The exact impact is difficult to estimate as we need to assess the impact of delays to each step from detection to diagnosis and eventual treatment.  This is linked to how long the disruption lasts for (and so duration of second wave / success of the vaccine program) and the pace of any “catch-up” program the NHS is able to implement post COVID.

In addition, many of the patients who began treatment in 2020 will be using different treatment methods to mitigate COVID-19 risks (e.g. switching treatment to radiotherapy rather than surgery and making earlier use of stereotactic radiotherapy). The impact of these treatment changes will only be known in the months and years to come.

Impact on other services

Although we have focused on cancer pathways above, other treatment services have seen similar impacts, including those relating to heart disease and dementia (the other major causes of death at older ages).

Heart disease: Some 28,000 heart procedures had been postponed in England, while numbers attending A&E with suspected heart attacks also fell by 50% over March.

Dementia: Both primary care and specialist services to diagnose dementia have been impacted by COVID-19. Rates of dementia diagnosis have dipped, and concerns have been raised about the impact on undiagnosed dementia sufferers not being able to access the necessary interventions and subsequent support services.

Many dementia sufferers live in care homes, and so have experienced social isolation during the stringent lockdowns. Prolonged periods without visitors, or at best much reduced visiting, can be a significant factor in deterioration of their condition, as well as the increased stress and confusion that comes with changes to routines, staff wearing masks, inability to ‘walk about’ etc. 

Combatting the disruption backlog

The widespread cancellation and postponement of treatments, combined with drops in diagnosis rates, has led to a substantial backlog as services begin to resume and people are encouraged to seek medical advice as necessary. Estimating the total impact of the disruption to services requires consideration of the scale of disruption to date, a view on how long it will continue, and the extent to which the developing winter wave of the pandemic will further disrupt services.

The NHS has been implementing the third phase of its response to COVID-19, seeking to accelerate the return to near-normal levels of non COVID-19 health services and make fullest use of the capacity available to clear some of this backlog before the anticipated winter demand pressures.  Despite these efforts, with approximately four million people in England waiting for NHS treatment prior to the pandemic, it is likely that waiting times will get materially worse in the short-medium term.

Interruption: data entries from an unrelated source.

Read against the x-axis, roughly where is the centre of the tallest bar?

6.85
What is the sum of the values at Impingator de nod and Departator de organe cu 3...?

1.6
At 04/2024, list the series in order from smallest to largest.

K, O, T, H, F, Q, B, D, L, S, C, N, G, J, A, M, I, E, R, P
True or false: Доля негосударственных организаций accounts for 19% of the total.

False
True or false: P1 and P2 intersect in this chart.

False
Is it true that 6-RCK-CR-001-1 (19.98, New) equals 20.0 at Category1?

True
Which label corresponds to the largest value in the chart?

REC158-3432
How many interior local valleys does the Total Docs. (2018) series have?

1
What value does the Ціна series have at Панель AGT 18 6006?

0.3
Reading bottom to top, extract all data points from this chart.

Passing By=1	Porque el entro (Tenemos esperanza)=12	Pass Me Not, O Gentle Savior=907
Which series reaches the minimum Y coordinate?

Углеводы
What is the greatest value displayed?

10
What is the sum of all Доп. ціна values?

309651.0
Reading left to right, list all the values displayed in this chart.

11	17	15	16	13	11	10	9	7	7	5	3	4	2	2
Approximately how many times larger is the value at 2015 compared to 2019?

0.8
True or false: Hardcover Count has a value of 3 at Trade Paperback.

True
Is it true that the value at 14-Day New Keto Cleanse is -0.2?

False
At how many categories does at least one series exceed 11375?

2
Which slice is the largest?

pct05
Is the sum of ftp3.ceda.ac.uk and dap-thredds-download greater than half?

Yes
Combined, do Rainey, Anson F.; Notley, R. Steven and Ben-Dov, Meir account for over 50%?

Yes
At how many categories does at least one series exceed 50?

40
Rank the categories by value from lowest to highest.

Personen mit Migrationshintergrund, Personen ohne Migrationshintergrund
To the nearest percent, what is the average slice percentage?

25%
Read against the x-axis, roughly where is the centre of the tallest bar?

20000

Recent developments with the new more infectious variant, and the tighter nationwide restrictions now in place, as well as the need to resource rollout of the vaccines, will further stretch limited resources.

Options to clear the backlog include:

  • Making greater use of the private sector;
  • Increasing hospital capacity by extending operative hours (although this has knock-on implications for medical and other staffing requirements); and
  • Making extended use of, for example, the ‘Nightingale’ medical facilities.

Ultimately though, capacity has a human constraint with regards to the number of trained clinicians able to deliver the services, and so it will take many months, if not years, to clear the backlog.

Tragically it appears inevitable that we will be feeling the disruptive impact of the pandemic for many years to come.